[Extrait du document]

On ne peut envisager le futur, sans comprendre le passé. Dès le départ, après les horreurs de la Seconde guerre mondiale, jusqu’aux premières années du XXIe siècle, au travers des défis que la société moderne lance, le Conseil de l’Europe a toujours travaillé de façon extraordinaire face aux événements dramatiques de l’heure. Il a joué un rôle essentiel dans la création de l’unité et de la sécurité du continent. Il a servi de bastion aux valeurs phare.
La chute du Mur de Berlin en 1989, constitue un jalon important de l’Europe. L’Organisation a joué un rôle particulier en se montrant la plus apte pour accueillir une nouvelle vague de démocraties afin de construire une nouvelle Europe. Des progrès de taille ont été réalisés. Aujourd’hui, nous sommes 47 à défendre la démocratie, les droits de l’homme et l’Etat de droit. Cet exploit mérite d’être célébré.
Pensons au passé récent, où nous avons assisté à des conflits graves et parfois dévastateurs, à l’intérieur des frontières des pays membres du Conseil de l’Europe. Certaines régions de la Grande Europe connaissent également des conflits qui n’ont pas encore été réglés. Mon pays, la Slovénie, a connu des moments difficiles. Nous avons vu également comment de tels différends peuvent et doivent être réglés. C’est pourquoi la poursuite d’une Europe unie doit rester la priorité du Conseil de l’Europe. Le monde d’aujourd’hui est incertain. Nous nous sommes adaptés aux défis du passé. Il faut être préparé à appréhender les nouveaux phénomènes. Le Conseil doit être confiant dans sa capacité d’adaptation.

[/Extrait du document]
[Extrait de données]

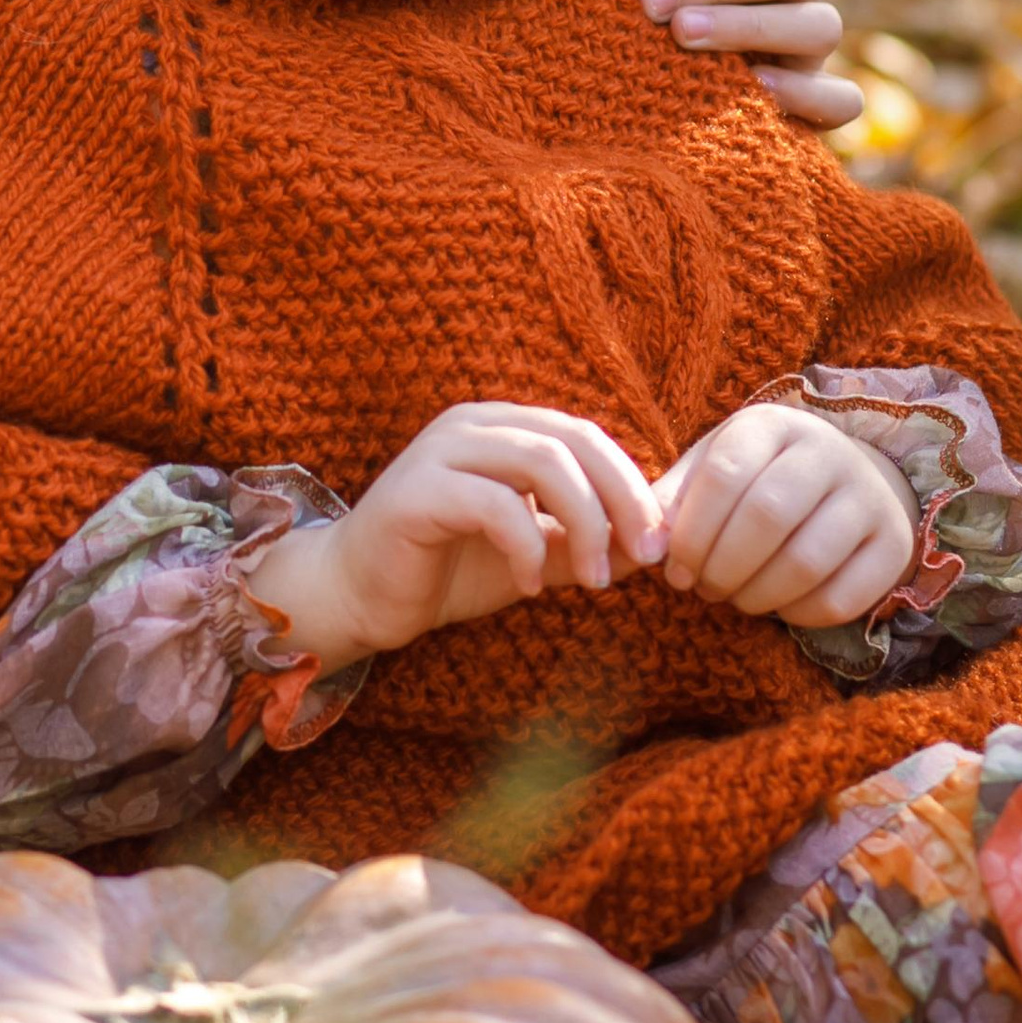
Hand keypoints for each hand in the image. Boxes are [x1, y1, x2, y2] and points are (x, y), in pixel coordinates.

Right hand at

[/Extrait de données]

* [Action requise]:
Recopiez dans son intégralité l'extrait sur le Conseil de l'Europe, sans en changer un seul mot.

* [Solution du problème]:
On ne peut envisager le futur, sans comprendre le passé. Dès le départ, après les horreurs de la Seconde guerre mondiale, jusqu’aux premières années du XXIe siècle, au travers des défis que la société moderne lance, le Conseil de l’Europe a toujours travaillé de façon extraordinaire face aux événements dramatiques de l’heure. Il a joué un rôle essentiel dans la création de l’unité et de la sécurité du continent. Il a servi de bastion aux valeurs phare.
La chute du Mur de Berlin en 1989, constitue un jalon important de l’Europe. L’Organisation a joué un rôle particulier en se montrant la plus apte pour accueillir une nouvelle vague de démocraties afin de construire une nouvelle Europe. Des progrès de taille ont été réalisés. Aujourd’hui, nous sommes 47 à défendre la démocratie, les droits de l’homme et l’Etat de droit. Cet exploit mérite d’être célébré.
Pensons au passé récent, où nous avons assisté à des conflits graves et parfois dévastateurs, à l’intérieur des frontières des pays membres du Conseil de l’Europe. Certaines régions de la Grande Europe connaissent également des conflits qui n’ont pas encore été réglés. Mon pays, la Slovénie, a connu des moments difficiles. Nous avons vu également comment de tels différends peuvent et doivent être réglés. C’est pourquoi la poursuite d’une Europe unie doit rester la priorité du Conseil de l’Europe. Le monde d’aujourd’hui est incertain. Nous nous sommes adaptés aux défis du passé. Il faut être préparé à appréhender les nouveaux phénomènes. Le Conseil doit être confiant dans sa capacité d’adaptation.